Sunday, July 20, 2008

Art Imitates Life?

This is one case in which you can't tell if life imitates art or if it is the other way around.

The current Spanish government, an alleged democracy that never really broke clean from Franco's regime (numerous Francoist ministers continued with business as usual after the death of their leader) keeps Basque political prisoners in jail long after they have completed their sentences.

So what can we expect from the request by the Basque society to change the location of the painting that depicts one of the darkest hours in their history? Nothing but excuses, absurd excuses.

This is the must recent chapter in the saga of a painting that has been abducted by the very same government that ordered the bombing of Gernika, a government that even today refuses to acknowledge Spain's part in this war crime, let alone apologize. Two media outlets have reported the note so far, here you have the version by The Telegraph from England:

Pablo Picasso's Guernica 'too fragile to move'

By Fiona Govan, Madrid Correspondent

Last Updated: 9:33PM BST 20/07/2008

Pablo Picasso's famous masterpiece Guernica is in a "stable but serious" condition, art experts have concluded after an exhaustive study.

The monochrome canvas that epitomises the horror of modern warfare had "suffered a lot and requires special care," said the head of restoration at Madrid's modern art museum.

The conclusions made following the first detailed examination of the artwork in ten years will disappoint those in the Basque country who hoped that the iconic artwork would one day be returned to its spiritual home.

Officials in the Basque country have long argued that the piece which depicts the destruction of the Basque village of Guernica during the Spanish Civil War should be displayed in the region.

But curators have declared that its state is so fragile that any attempt to move it from its current location at Madrid's Reina Sofia would be impossible.

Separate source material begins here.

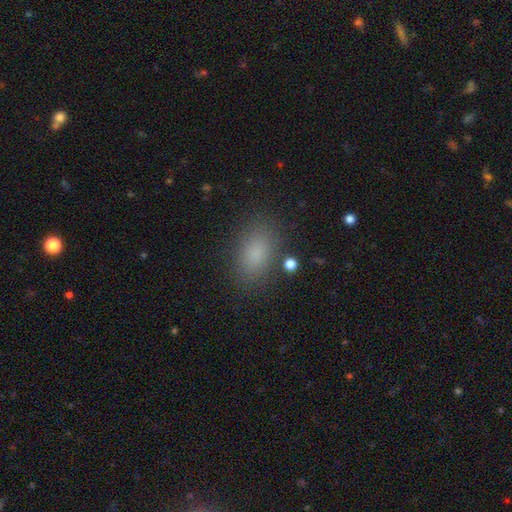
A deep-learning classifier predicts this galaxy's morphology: Smooth or featured: smooth — 82% (star or artifact — 12%)
How rounded: in between — 85% (round — 13%)
Merging: none — 85% (minor disturbance — 9%)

Even more restoration on the canvas would risk further damage.

Picasso was inspired to create the work after reading reports of the atrocity carried out by German bombers supporting the Right-wing forces of Gen Francisco Franco.

The attack on April 26, 1937, levelled the historic town during a busy market day causing an estimated 1,650 deaths.

The painting also symbolises the struggle for democracy in Spain. Picasso arranged for the Museum of Modern Art in New York to keep the work for as long as Franco was in power.

The black and white canvas, which is 11ft tall and 26ft wide, was finally moved to Spain in 1981, six years after the death of the dictator, and has remained in Madrid moving to its current location at the Renia Sofia in 1992.

So let me get this straight, Spaniards order the bombing, Spaniards cover up the crime and Spaniards decide the Guernica should not be moved to Euskal Herria. Whoa, that is what I call fair and square.

Oh, by the way, did you know that it was Francisco Franco who ushered Sophia to her position as queen of the Spaniards? Yes, that is where the museum gets its name, from the wife of Juan Carlos, Francisco Franco's king, the one in charge of keeping things "tied, neatly tied".